About this exercise >>
Scan the following data for lines with "האתר" and state how many there are, as a number only.

Data excerpts section start

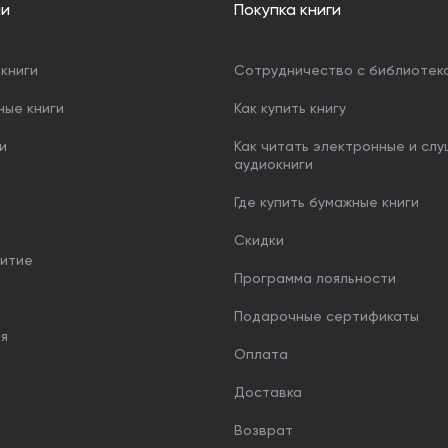
ии
Покупка книги
книги
Сотрудничество с библиотек
ные книги
Как купить книгу
и
Как читать электронные и сл
аудиокниги
Где купить бумажные книги
Скидки
итие
Программа лояльности
Подарочные сертификаты
ия
Оплата
Доставка
Возврат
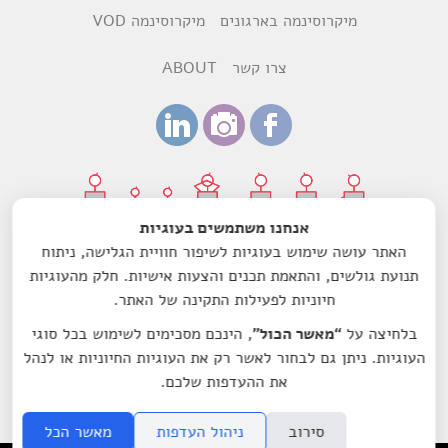
מיקרוסינמה בארגונים
מיקרוסינמה VOD
צרו קשר
ABOUT
אנחנו משתמשים בעוגיות
האתר עושה שימוש בעוגיות לשיפור חוויית הגלישה, ניתוח
עיצוב:
רותם ביקסנשפנר
ודנה הדר
תנועת גולשים, והתאמת תכנים והצעות אישיות. חלק מהעוגיות
חיוניות לפעילות התקינה של האתר.
עמותת מיקרוסינמה-סרט לשם שינוי הנה עמותה רשומה מס'
580603157, בעלת אישור תקין ומוכרת כמוסד ציבורי לעניין תרומות
בלחיצה על
“מאשר הכול”
, הינכם מסכימים לשימוש בכל סוגי
לפי סעיף 46 לפקודת מס הכנסה.
העוגיות. ניתן גם לבחור לאשר רק את העוגיות החיוניות או לנהל
© 2014 by Microcinema.IL All rights reserved
את ההעדפות שלכם.
סירוב
ניהול העדפות
מאשר הכל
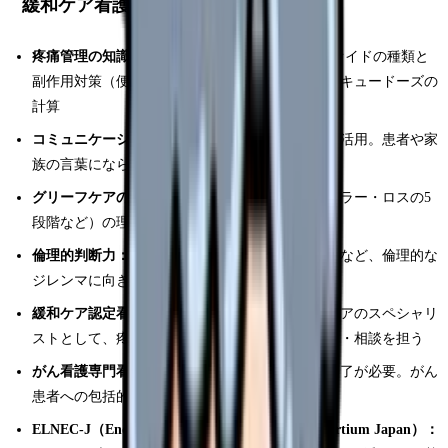
緩和ケア看護師に必要なスキル・資格
疼痛管理の知識：
WHO三段階除痛ラダー、オピオイドの種類と
副作用対策（便秘・悪心・眠気・せん妄）、レスキュードーズの
計算
コミュニケーションスキル：
傾聴・共感・沈黙の活用。患者や家
族の言葉にならない思いを汲み取る力
グリーフケアの知識：
悲嘆のプロセス（キューブラー・ロスの5
段階など）の理解と、遺族への継続的な支援
倫理的判断力：
延命治療の中止、鎮静、治療拒否など、倫理的な
ジレンマに向き合う力
緩和ケア認定看護師：
日本看護協会認定。緩和ケアのスペシャリ
ストとして、疼痛管理や全人的ケアの実践・指導・相談を担う
がん看護専門看護師（CNS）：
大学院修士課程修了が必要。がん
患者への包括的ケアのエキスパート
ELNEC-J（End-of-Life Nursing Education Consortium Japan）：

Data excerpts section end

Answer below >>
2